== Task goal ==
Reproduce the text lines from every entry below word for word, omitting the pictures.

Items listed in a dataset
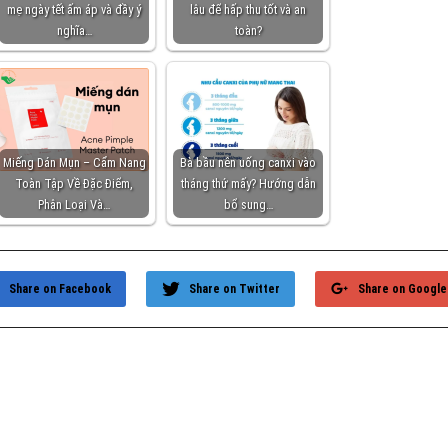
mẹ ngày tết ấm áp và đầy ý
lâu để hấp thu tốt và an
nghĩa…
toàn?
Miếng Dán Mụn – Cẩm Nang
Bà bầu nên uống canxi vào
Toàn Tập Về Đặc Điểm,
tháng thứ mấy? Hướng dẫn
Phân Loại Và…
bổ sung…
Share on Facebook
Share on Twitter
Share on Google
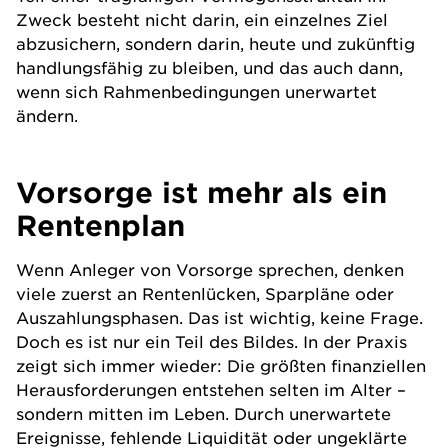
Zweck besteht nicht darin, ein einzelnes Ziel
abzusichern, sondern darin, heute und zukünftig
handlungsfähig zu bleiben, und das auch dann,
wenn sich Rahmenbedingungen unerwartet
ändern.
Vorsorge ist mehr als ein
Rentenplan
Wenn Anleger von Vorsorge sprechen, denken
viele zuerst an Rentenlücken, Sparpläne oder
Auszahlungsphasen. Das ist wichtig, keine Frage.
Doch es ist nur ein Teil des Bildes. In der Praxis
zeigt sich immer wieder: Die größten finanziellen
Herausforderungen entstehen selten im Alter –
sondern mitten im Leben. Durch unerwartete
Ereignisse, fehlende Liquidität oder ungeklärte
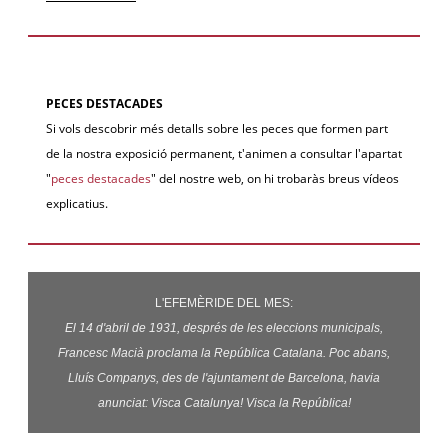
PECES DESTACADES
Si vols descobrir més detalls sobre les peces que formen part
de la nostra exposició permanent, t'animen a consultar l'apartat
"
peces destacades
" del nostre web, on hi trobaràs breus vídeos
explicatius.
L'EFEMÈRIDE DEL MES:
El 14 d'abril de 1931, després de les eleccions municipals,
Francesc Macià proclama la República Catalana. Poc abans,
Lluís Companys, des de l'ajuntament de Barcelona, havia
anunciat: Visca Catalunya! Visca la República!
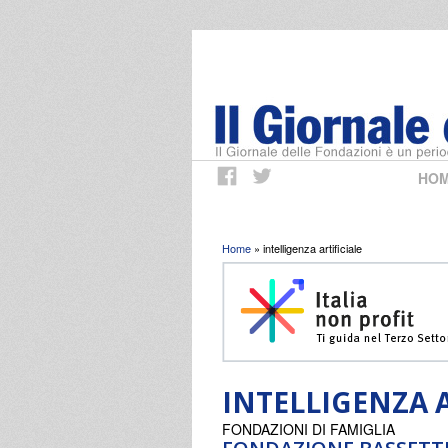
HO
Tu sei qui
Home
» intelligenza artificiale
INTELLIGENZA A
FONDAZIONI DI FAMIGLIA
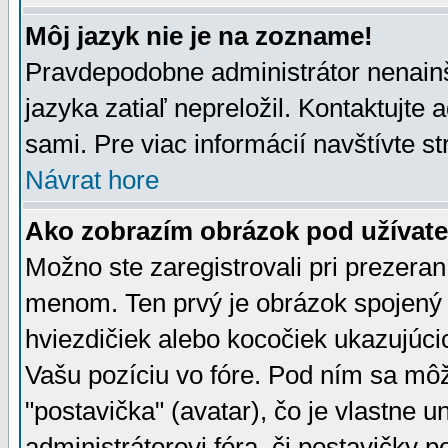
Môj jazyk nie je na zozname!
Pravdepodobne administrátor nenainšt
jazyka zatiaľ nepreložil. Kontaktujte 
sami. Pre viac informácií navštívte s
Návrat hore
Ako zobrazím obrázok pod užíva
Možno ste zaregistrovali pri prezera
menom. Ten prvý je obrázok spojený 
hviezdičiek alebo kocočiek ukazujúcic
Vašu pozíciu vo fóre. Pod ním sa m
"postavička" (avatar), čo je vlastne 
administrátorovi fóra, či postavičky p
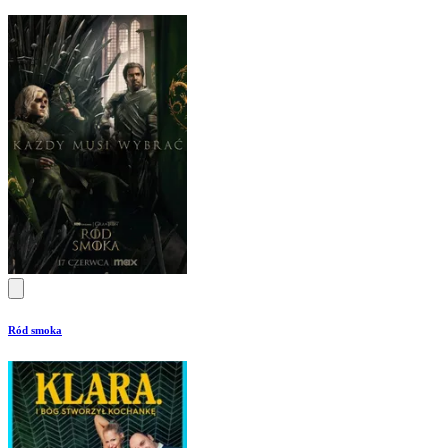
Ród smoka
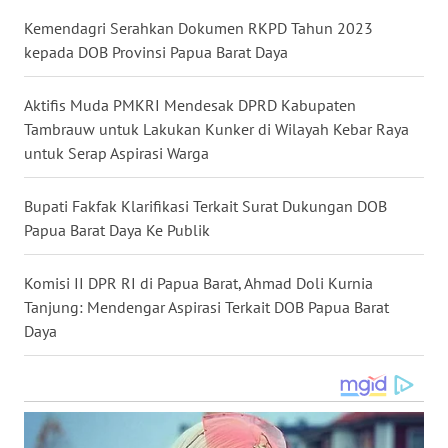
WN
Kemendagri Serahkan Dokumen RKPD Tahun 2023
NUSANTARA
kepada DOB Provinsi Papua Barat Daya
WN
Aktifis Muda PMKRI Mendesak DPRD Kabupaten
JOGJA
Tambrauw untuk Lakukan Kunker di Wilayah Kebar Raya
untuk Serap Aspirasi Warga
WN
JATIM
Bupati Fakfak Klarifikasi Terkait Surat Dukungan DOB
Papua Barat Daya Ke Publik
WN
BALI
Komisi II DPR RI di Papua Barat, Ahmad Doli Kurnia
Tanjung: Mendengar Aspirasi Terkait DOB Papua Barat
WN
Daya
KALBAR
WN
KALTENG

== Written reply ==
mẹ ngày tết ấm áp và đầy ý
lâu để hấp thu tốt và an
nghĩa…
toàn?
Miếng Dán Mụn – Cẩm Nang
Bà bầu nên uống canxi vào
Toàn Tập Về Đặc Điểm,
tháng thứ mấy? Hướng dẫn
Phân Loại Và…
bổ sung…
Share on Facebook
Share on Twitter
Share on Google
Zweck besteht nicht darin, ein einzelnes Ziel
abzusichern, sondern darin, heute und zukünftig
handlungsfähig zu bleiben, und das auch dann,
wenn sich Rahmenbedingungen unerwartet
ändern.
Vorsorge ist mehr als ein
Rentenplan
Wenn Anleger von Vorsorge sprechen, denken
viele zuerst an Rentenlücken, Sparpläne oder
Auszahlungsphasen. Das ist wichtig, keine Frage.
Doch es ist nur ein Teil des Bildes. In der Praxis
zeigt sich immer wieder: Die größten finanziellen
Herausforderungen entstehen selten im Alter –
sondern mitten im Leben. Durch unerwartete
Ereignisse, fehlende Liquidität oder ungeklärte
PECES DESTACADES
Si vols descobrir més detalls sobre les peces que formen part
de la nostra exposició permanent, t'animen a consultar l'apartat
"
peces destacades
" del nostre web, on hi trobaràs breus vídeos
explicatius.
L'EFEMÈRIDE DEL MES:
El 14 d'abril de 1931, després de les eleccions municipals,
Francesc Macià proclama la República Catalana. Poc abans,
Lluís Companys, des de l'ajuntament de Barcelona, havia
anunciat: Visca Catalunya! Visca la República!
HO
Tu sei qui
Home
» intelligenza artificiale
INTELLIGENZA A
FONDAZIONI DI FAMIGLIA
Môj jazyk nie je na zozname!
Pravdepodobne administrátor nenainšt
jazyka zatiaľ nepreložil. Kontaktujte 
sami. Pre viac informácií navštívte s
Návrat hore
Ako zobrazím obrázok pod užíva
Možno ste zaregistrovali pri prezera
menom. Ten prvý je obrázok spojený 
hviezdičiek alebo kocočiek ukazujúcic
Vašu pozíciu vo fóre. Pod ním sa m
"postavička" (avatar), čo je vlastne 
administrátorovi fóra, či postavičky p
Ród smoka
WN
Kemendagri Serahkan Dokumen RKPD Tahun 2023
NUSANTARA
kepada DOB Provinsi Papua Barat Daya
WN
Aktifis Muda PMKRI Mendesak DPRD Kabupaten
JOGJA
Tambrauw untuk Lakukan Kunker di Wilayah Kebar Raya
untuk Serap Aspirasi Warga
WN
JATIM
Bupati Fakfak Klarifikasi Terkait Surat Dukungan DOB
Papua Barat Daya Ke Publik
WN
BALI
Komisi II DPR RI di Papua Barat, Ahmad Doli Kurnia
Tanjung: Mendengar Aspirasi Terkait DOB Papua Barat
WN
Daya
KALBAR
WN
KALTENG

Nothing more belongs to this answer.